TASK OBJECTIVE:
Search the material for "todo" and show all lines that contain it.

RECORDS TO PROCESS:

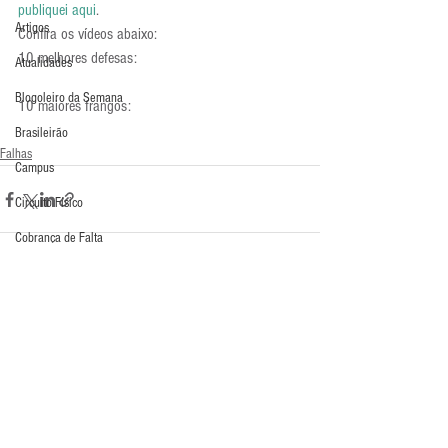
publiquei aqui
.
Artigos
Confira os vídeos abaixo:
10 melhores defesas:
Atualidades
Blogoleiro da Semana
10 maiores frangos:
Brasileirão
Falhas
Campus
Circuito Físico
Cobrança de Falta
Compra Exterior
Comunicação
Comentários
Copa do Mundo
Curso
Escreva um comentário
Defesa da Semana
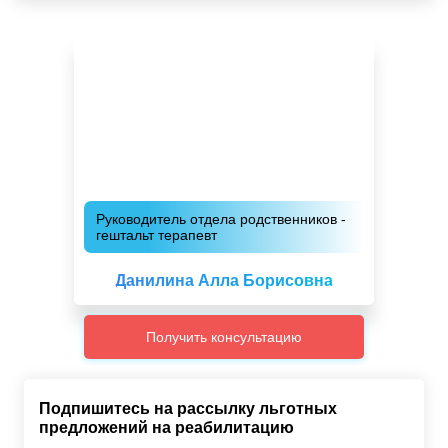
Руководитель отдела родственников -
гештальт терапевт
Данилина Алла Борисовна
Получить консультацию
Подпишитесь на рассылку льготных
предложений на реабилитацию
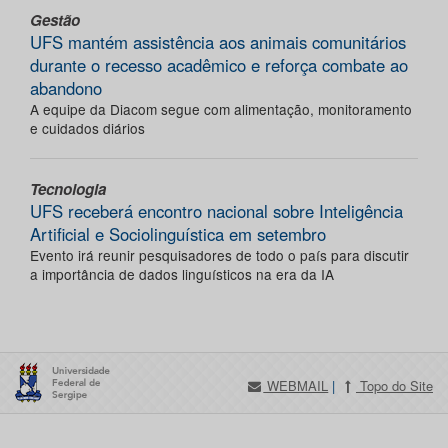
Gestão
UFS mantém assistência aos animais comunitários
durante o recesso acadêmico e reforça combate ao
abandono
A equipe da Diacom segue com alimentação, monitoramento
e cuidados diários
Tecnologia
UFS receberá encontro nacional sobre Inteligência
Artificial e Sociolinguística em setembro
Evento irá reunir pesquisadores de todo o país para discutir
a importância de dados linguísticos na era da IA
WEBMAIL
|
Topo do Site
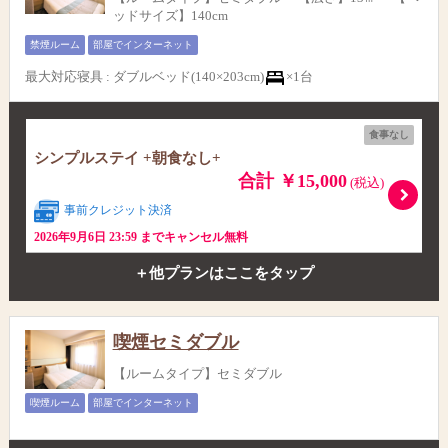
ッドサイズ】140cm
禁煙ルーム
部屋でインターネット
最大対応寝具
:
ダブルベッド(140×203cm)
×1台
食事なし
シンプルステイ +朝食なし+
合計 ￥15,000
(税込)
事前クレジット決済
2026年9月6日 23:59 までキャンセル無料
＋他プランはここをタップ
喫煙セミダブル
【ルームタイプ】セミダブル
喫煙ルーム
部屋でインターネット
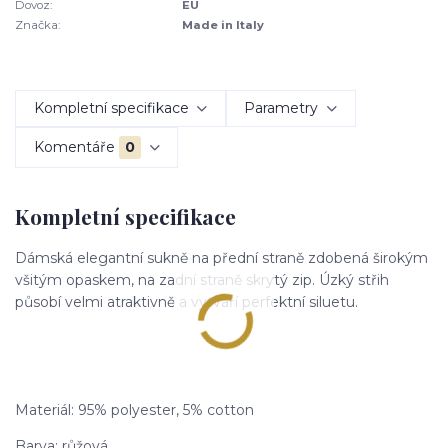
Dovoz:
EU
Značka:
Made in Italy
Kompletní specifikace
Parametry
Komentáře
0
Kompletní specifikace
Dámská elegantní sukně na přední straně zdobená širokým
všitým opaskem, na zadní straně skrytý zip. Úzký střih
působí velmi atraktivně a vytváří perfektní siluetu.
Materiál: 95% polyester, 5% cotton
Barva: růžová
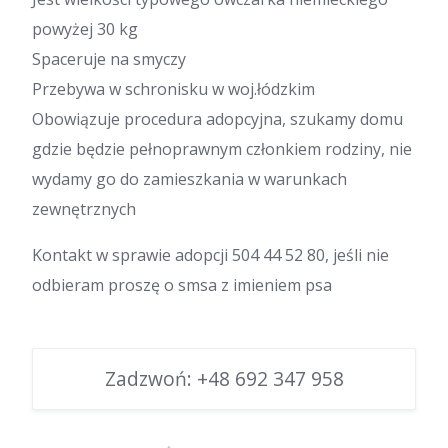
powyżej 30 kg
Spaceruje na smyczy
Przebywa w schronisku w woj.łódzkim
Obowiązuje procedura adopcyjna, szukamy domu
gdzie będzie pełnoprawnym członkiem rodziny, nie
wydamy go do zamieszkania w warunkach
zewnętrznych
Kontakt w sprawie adopcji 504 44 52 80, jeśli nie
odbieram proszę o smsa z imieniem psa
Zadzwoń:
+48 692 347 958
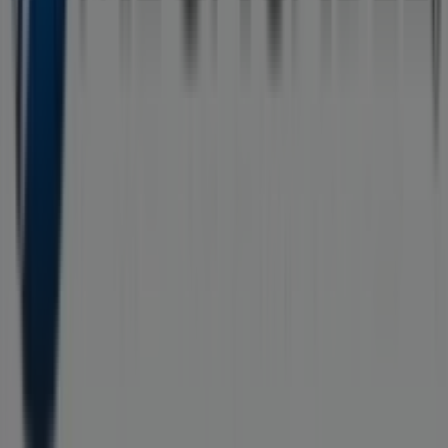
Tiendeo forma parte de Shopfully, la empresa
tecnológica que está reinventando las compras locales
en todo el mundo.
Tiendeo
¿Qué hacemos?
Soluciones para empresas
Noticias y prensa
Trabaja con nosotros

RESULT FOR THIS TASK:
Evento irá reunir pesquisadores de todo o país para discutir
en todo el mundo.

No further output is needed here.